Microfinance banks want development policy for textile industry


The National Association of Microfinance Banks (NAMB) has urged the Federal Government to formulate a policy that would enhance the development and sustained growth of the nation’s textile industry.

Valentine Whensu, NAMB president, told the News Agency of Nigeria in Lagos that such a policy would curb large scale textile dumping and smuggling in Nigeria, saying the increasing activities of textile smugglers were scaring numerous investors and mortgaging national effort toward expanding employment opportunities.

The NAMB boss also urged the Federal Government to overhaul the extant policies that would reinvigorate the efforts of microfinance banks in poverty alleviation nationwide. “Although the sub-sector has received N100 billion from the Bank of Industry (BoI) through the Growth Enhancement Support (GES) scheme on cotton, textile and garments funds, those who took the loans got their fingers burnt. `It was discovered, shortly after accessing the loan that over 80 percent of the market has been taken over by cheap imports from Asian countries,” Whensu said.
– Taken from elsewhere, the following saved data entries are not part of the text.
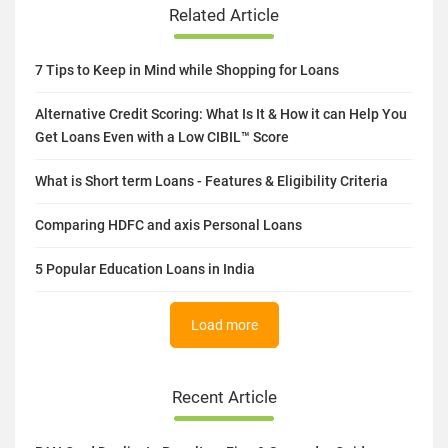
Related Article
7 Tips to Keep in Mind while Shopping for Loans
Alternative Credit Scoring: What Is It & How it can Help You
Get Loans Even with a Low CIBIL™ Score
What is Short term Loans - Features & Eligibility Criteria
Comparing HDFC and axis Personal Loans
5 Popular Education Loans in India
Load more
Recent Article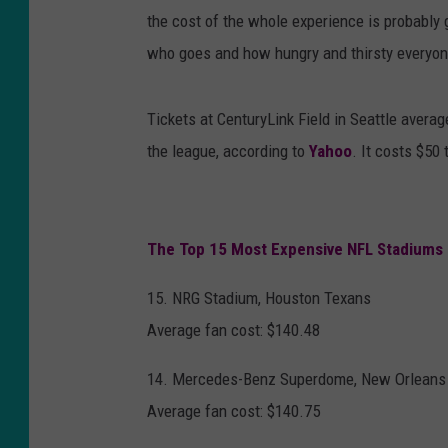
the cost of the whole experience is probably 
who goes and how hungry and thirsty everyon
Tickets at CenturyLink Field in Seattle avera
the league, according to
Yahoo
. It costs $5
The Top 15 Most Expensive NFL Stadiums
15. NRG Stadium, Houston Texans
Average fan cost: $140.48
14. Mercedes-Benz Superdome, New Orleans 
Average fan cost: $140.75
According to him, the influx of foreign textiles into the country made locally produced textiles less competitive, as they are often costlier than the imported or smuggled ones. He also said the current problem in the nation’s textile industry was that other companies yet to access the loan chose to avoid it. “Most of them became afraid that they may not be able to repay the loan considering the prevailing unfriendly operating environment particularly with regards to lack of infrastructure.` `The country could boast of about 175 textile factories in the 1980s, but the number shrank to 124 in 1994 and 70 in 2002, following the lifting of the ban on the importation of foreign fabrics in 1997. “I urge the government to formulate and embark on protectionist policies, who knows, it could be a major solution to benchmark of crude oil threats we are facing,” he said.